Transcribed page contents
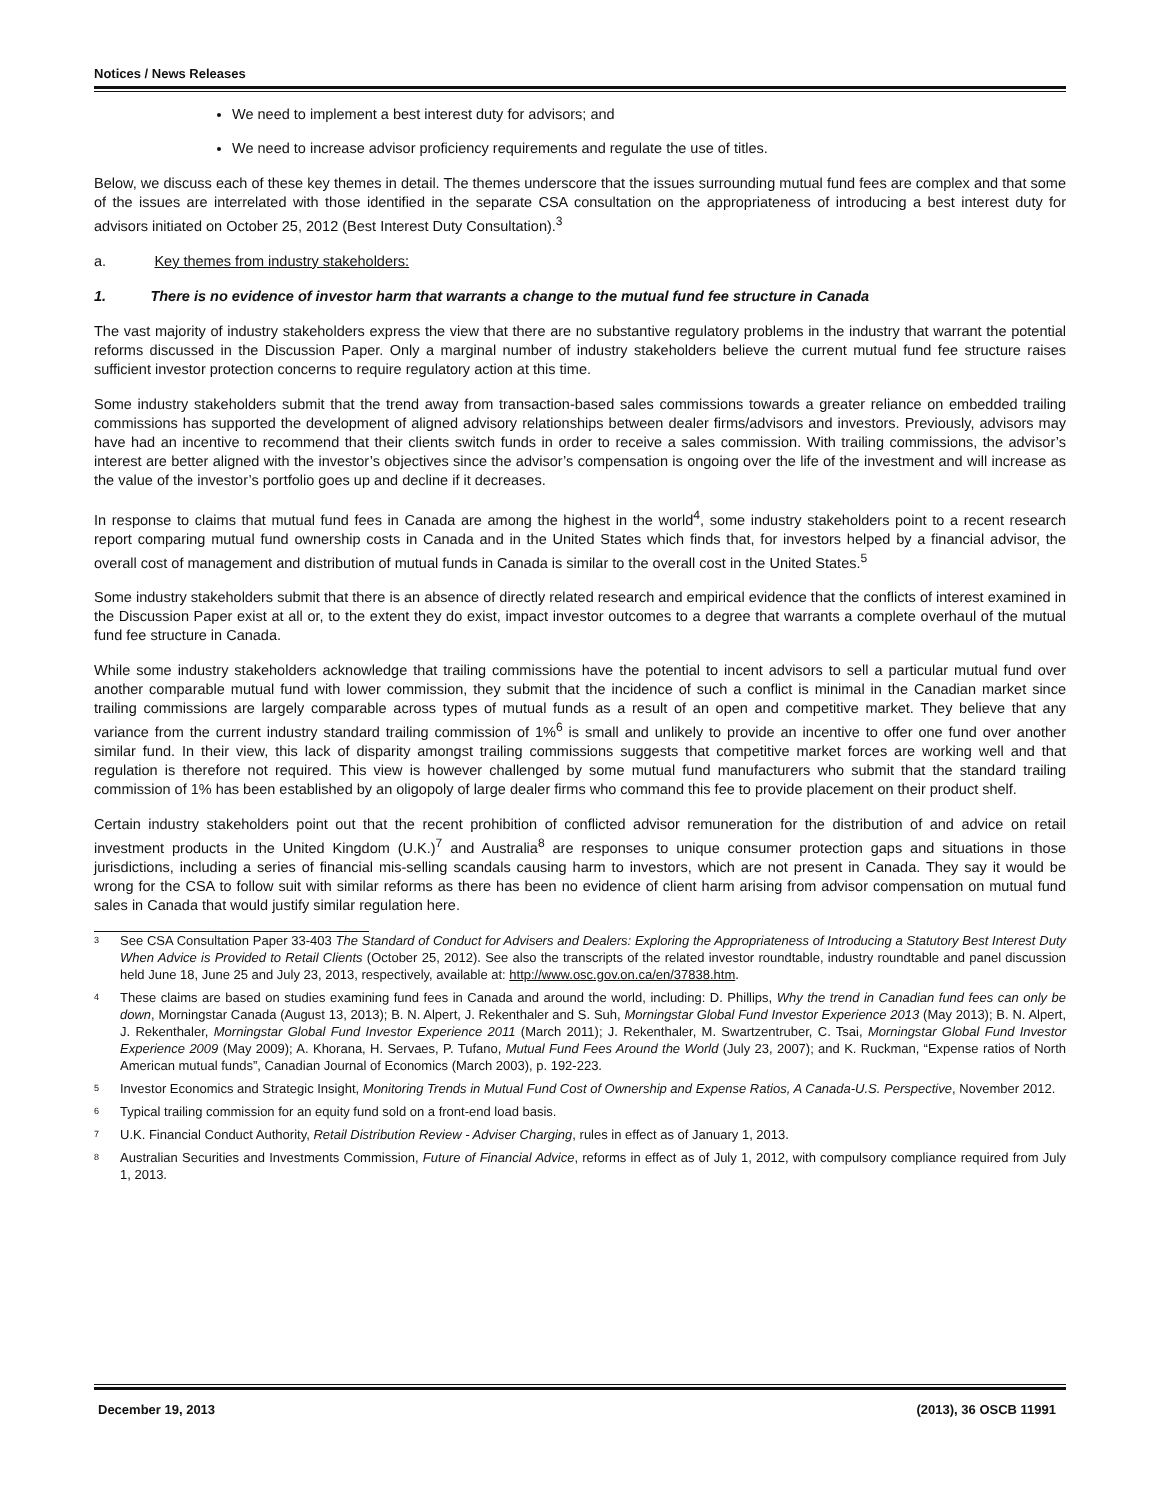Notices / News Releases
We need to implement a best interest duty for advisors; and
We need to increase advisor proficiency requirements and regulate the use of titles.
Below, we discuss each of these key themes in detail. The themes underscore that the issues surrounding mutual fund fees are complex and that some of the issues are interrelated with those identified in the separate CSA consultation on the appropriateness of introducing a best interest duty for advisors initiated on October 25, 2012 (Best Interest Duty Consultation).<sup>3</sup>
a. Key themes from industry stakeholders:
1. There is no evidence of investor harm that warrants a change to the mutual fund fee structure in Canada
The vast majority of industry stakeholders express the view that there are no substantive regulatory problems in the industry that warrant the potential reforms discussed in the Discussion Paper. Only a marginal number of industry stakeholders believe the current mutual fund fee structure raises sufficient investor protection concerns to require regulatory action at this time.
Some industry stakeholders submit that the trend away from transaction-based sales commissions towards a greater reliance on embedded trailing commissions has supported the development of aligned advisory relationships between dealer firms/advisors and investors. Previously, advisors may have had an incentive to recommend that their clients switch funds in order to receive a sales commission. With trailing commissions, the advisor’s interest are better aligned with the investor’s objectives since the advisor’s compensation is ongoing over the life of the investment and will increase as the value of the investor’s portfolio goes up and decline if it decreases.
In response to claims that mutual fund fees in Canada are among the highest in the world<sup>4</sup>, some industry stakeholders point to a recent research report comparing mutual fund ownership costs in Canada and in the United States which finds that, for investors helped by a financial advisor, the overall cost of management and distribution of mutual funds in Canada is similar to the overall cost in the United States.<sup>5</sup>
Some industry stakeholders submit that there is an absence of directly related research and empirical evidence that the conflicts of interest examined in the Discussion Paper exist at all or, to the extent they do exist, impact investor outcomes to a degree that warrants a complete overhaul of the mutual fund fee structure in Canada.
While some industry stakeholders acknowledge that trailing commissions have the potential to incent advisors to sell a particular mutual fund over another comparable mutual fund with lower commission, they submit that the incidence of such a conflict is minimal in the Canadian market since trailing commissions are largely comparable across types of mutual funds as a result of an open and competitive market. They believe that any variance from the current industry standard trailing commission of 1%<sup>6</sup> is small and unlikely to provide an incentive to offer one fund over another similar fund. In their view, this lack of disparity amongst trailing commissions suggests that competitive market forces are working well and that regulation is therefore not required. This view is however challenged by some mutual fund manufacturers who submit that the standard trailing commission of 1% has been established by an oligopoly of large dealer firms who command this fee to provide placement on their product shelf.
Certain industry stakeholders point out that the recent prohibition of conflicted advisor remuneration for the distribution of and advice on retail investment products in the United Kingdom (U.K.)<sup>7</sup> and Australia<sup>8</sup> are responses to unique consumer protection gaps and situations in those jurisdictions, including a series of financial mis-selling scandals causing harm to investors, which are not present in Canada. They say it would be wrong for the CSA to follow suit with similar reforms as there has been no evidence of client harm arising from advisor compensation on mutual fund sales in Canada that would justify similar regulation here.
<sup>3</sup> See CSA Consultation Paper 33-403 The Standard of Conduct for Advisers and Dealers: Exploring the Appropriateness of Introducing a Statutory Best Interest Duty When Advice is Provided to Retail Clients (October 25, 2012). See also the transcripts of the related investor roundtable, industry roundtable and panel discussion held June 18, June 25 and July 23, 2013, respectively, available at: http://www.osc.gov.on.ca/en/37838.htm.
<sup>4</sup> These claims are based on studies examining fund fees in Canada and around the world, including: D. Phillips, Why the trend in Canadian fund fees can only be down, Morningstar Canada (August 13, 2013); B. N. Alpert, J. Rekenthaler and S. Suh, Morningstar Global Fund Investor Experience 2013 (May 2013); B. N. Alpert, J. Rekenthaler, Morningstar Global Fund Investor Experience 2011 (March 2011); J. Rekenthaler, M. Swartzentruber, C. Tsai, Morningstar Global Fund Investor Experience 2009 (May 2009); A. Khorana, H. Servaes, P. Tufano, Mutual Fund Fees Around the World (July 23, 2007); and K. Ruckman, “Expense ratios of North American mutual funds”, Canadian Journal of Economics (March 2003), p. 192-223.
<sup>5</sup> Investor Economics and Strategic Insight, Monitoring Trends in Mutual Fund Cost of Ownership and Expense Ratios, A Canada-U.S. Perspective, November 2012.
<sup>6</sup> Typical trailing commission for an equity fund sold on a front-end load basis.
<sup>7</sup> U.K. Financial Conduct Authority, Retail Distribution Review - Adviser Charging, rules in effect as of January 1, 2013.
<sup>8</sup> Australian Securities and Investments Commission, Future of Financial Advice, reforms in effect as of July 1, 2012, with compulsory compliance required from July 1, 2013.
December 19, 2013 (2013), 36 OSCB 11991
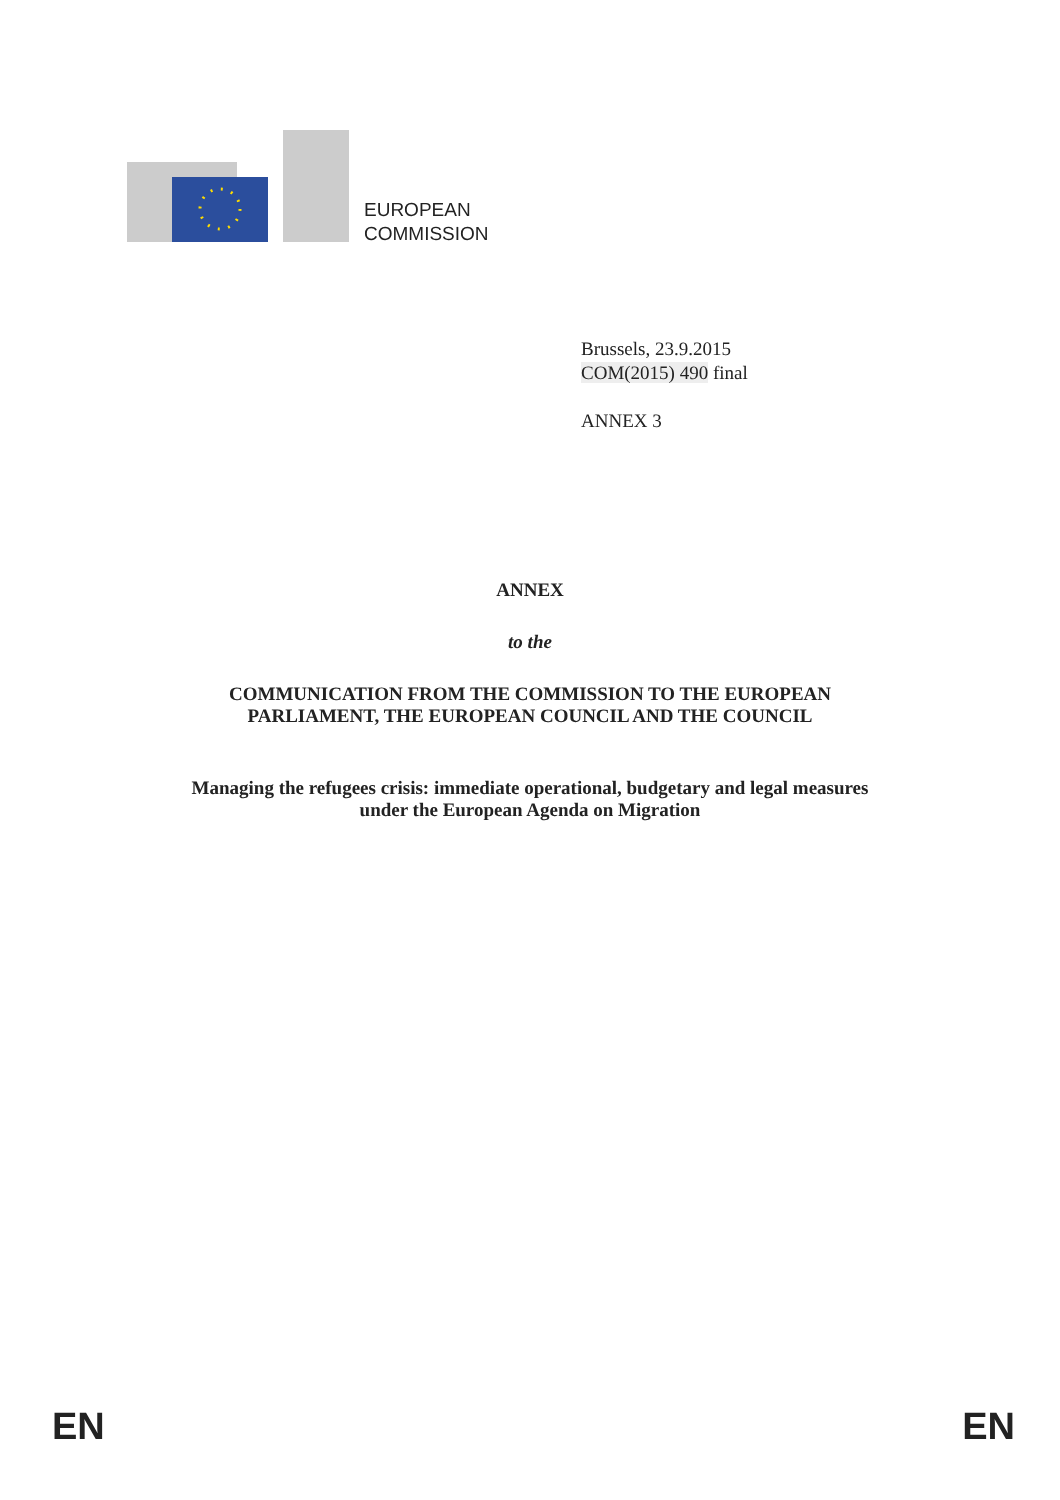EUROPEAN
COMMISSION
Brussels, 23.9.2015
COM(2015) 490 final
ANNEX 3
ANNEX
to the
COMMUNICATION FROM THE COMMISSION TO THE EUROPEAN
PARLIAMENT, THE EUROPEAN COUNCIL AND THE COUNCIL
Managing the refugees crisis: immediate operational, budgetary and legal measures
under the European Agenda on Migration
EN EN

§ About this task
Only the lines from where the data begins to the line with "We need to increase", both of them included, should be reproduced word for word; no pictures.

§ Task output
Notices / News Releases
We need to implement a best interest duty for advisors; and
We need to increase advisor proficiency requirements and regulate the use of titles.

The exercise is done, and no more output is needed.